The explosions took place at about 3:30pm mainly in the southern suburbs of Beirut, where Hezbollah has a strong presence.
Photo: AFP
About 200 people are in critical condition, Lebanese media said.
“These pagers were detonated with high tech by the Israeli enemy,” Hezbollah lawmaker Ibrahim Mousawi told the group’s television channel.
Lebanese Minister of Information Ziyad Makari called the attack “a serious violation of Lebanese sovereignty and a crime by all standards.”
Hezbollah, designated a terrorist group by the US, and Israel have been fighting since the Israel-Hamas war erupted in Gaza in October last year. Hezbollah has been acting in solidarity with Hamas — both groups are supported by Iran — and demanding a ceasefire.
Tens of thousands of civilians have had to flee their homes in northern Israel and southern Lebanon amid the cross-border missile and drone strikes. Hundreds of Hezbollah fighters and about 50 Israelis have been killed.
“Hezbollah will retaliate,” said Harel Menashri, a cybersecurity expert who used to work for Shin Bet, Israel’s internal intelligence agency.
“They will also learn from this. They are a serious organization and very determined,” Menashri added.
Israeli Prime Minister Benjamin Netanyahu told one of US President Joe Biden’s senior Middle East envoys this week that an all-out conflict between Israeli forces and Hezbollah is becoming more likely.
Diplomacy looks like it is failing, and war might be the only way to stop Hezbollah’s attacks and enable Israeli civilians to return to the northern border area, Netanyahu told US Special Presidential Coordinator for Global Infrastructure and Energy Security Amos Hochstein.
The Israeli Cabinet on Monday agreed to make the return of those displaced people an official war objective.
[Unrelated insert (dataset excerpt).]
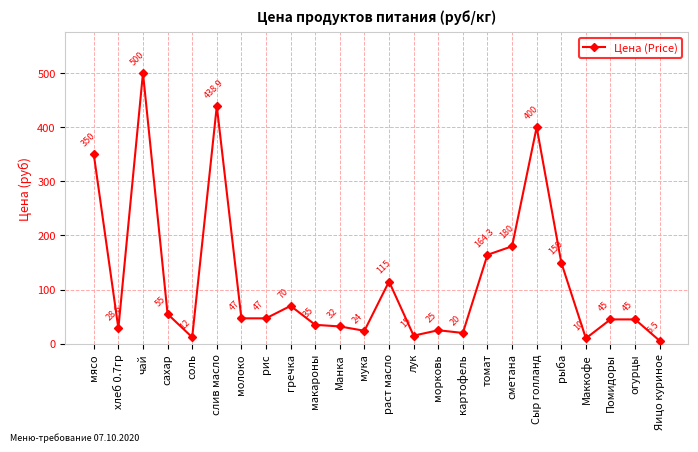

What is the average value?

117.3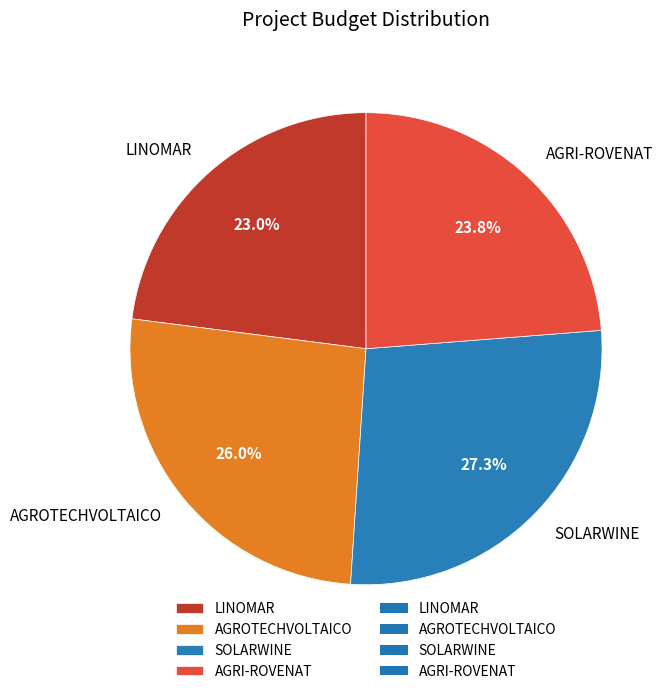

How many segments does this pie chart have?

4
The US is trying to calm the situation and Hochstein, who handles the Israel-Lebanon file for the White House, told Netanyahu that a deeper conflict is not in Israel’s interest and would only risk a region-wide war, Bloomberg reported.
The US would not comment on the pager explosions, beyond saying it had no knowledge of them in advance. US Secretary of State Antony Blinken was in Egypt yesterday to meet the country’s president and try to advance ceasefire talks between Israel and Hamas. He is not expected to travel to Israel.
“The pager attack in Lebanon brings Israel and Hezbollah closer to the brink of an all-out war,” Israeli military analyst Amos Harel said in a column in Haaretz, a local newspaper.
“Israel is waiting for Hezbollah’s response. If it decides to respond deep inside Israel’s territory, it is possible that the meaning will be a deterioration into war,” Harel said.